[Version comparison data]
——
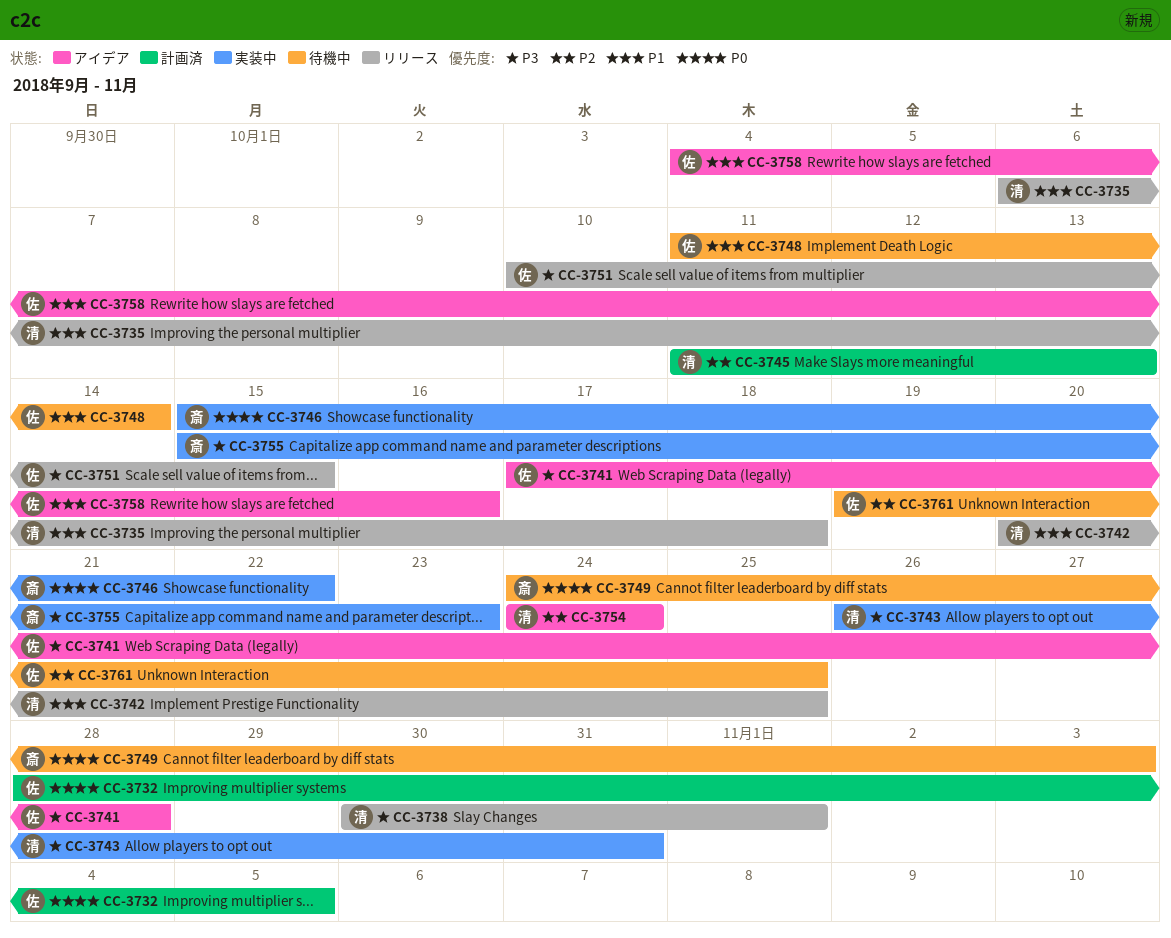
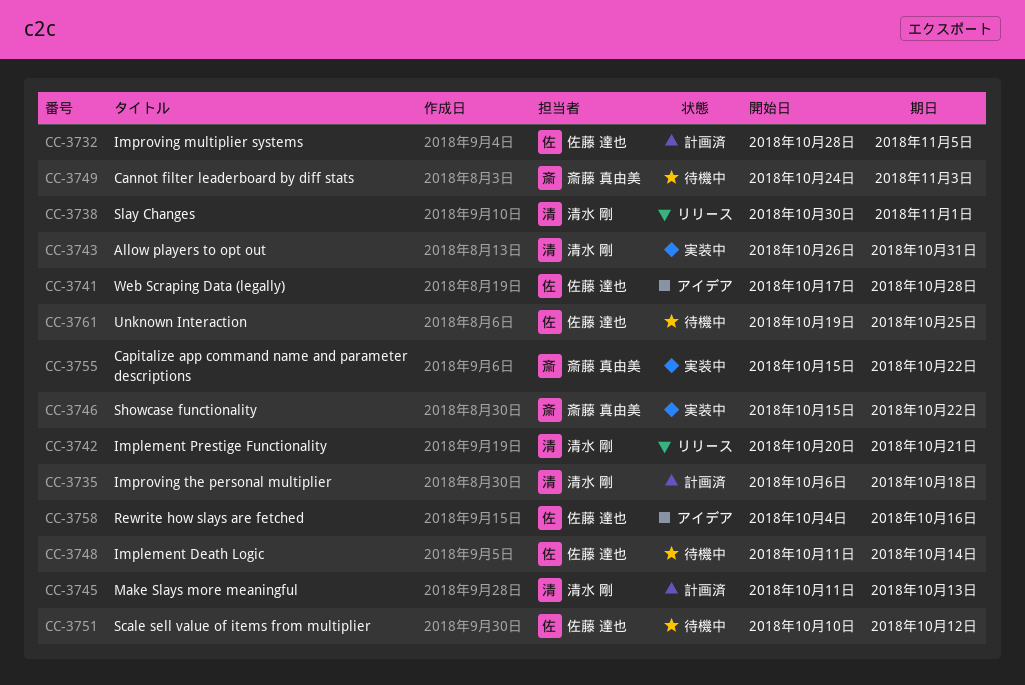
CC-3735, status: リリース -> 計画済
CC-3742, due: Oct 25 -> Oct 21
CC-3751, status: リリース -> 待機中
CC-3751, due: Oct 15 -> Oct 12
CC-3754: present -> none
CC-3755, due: Oct 23 -> Oct 22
——
Copy, word for word, the line that contains "CC-3751, status: リリース -> 待機中" and every line after it through the end of the records, and nothing else.

Task solution
CC-3751, status: リリース -> 待機中
CC-3751, due: Oct 15 -> Oct 12
CC-3754: present -> none
CC-3755, due: Oct 23 -> Oct 22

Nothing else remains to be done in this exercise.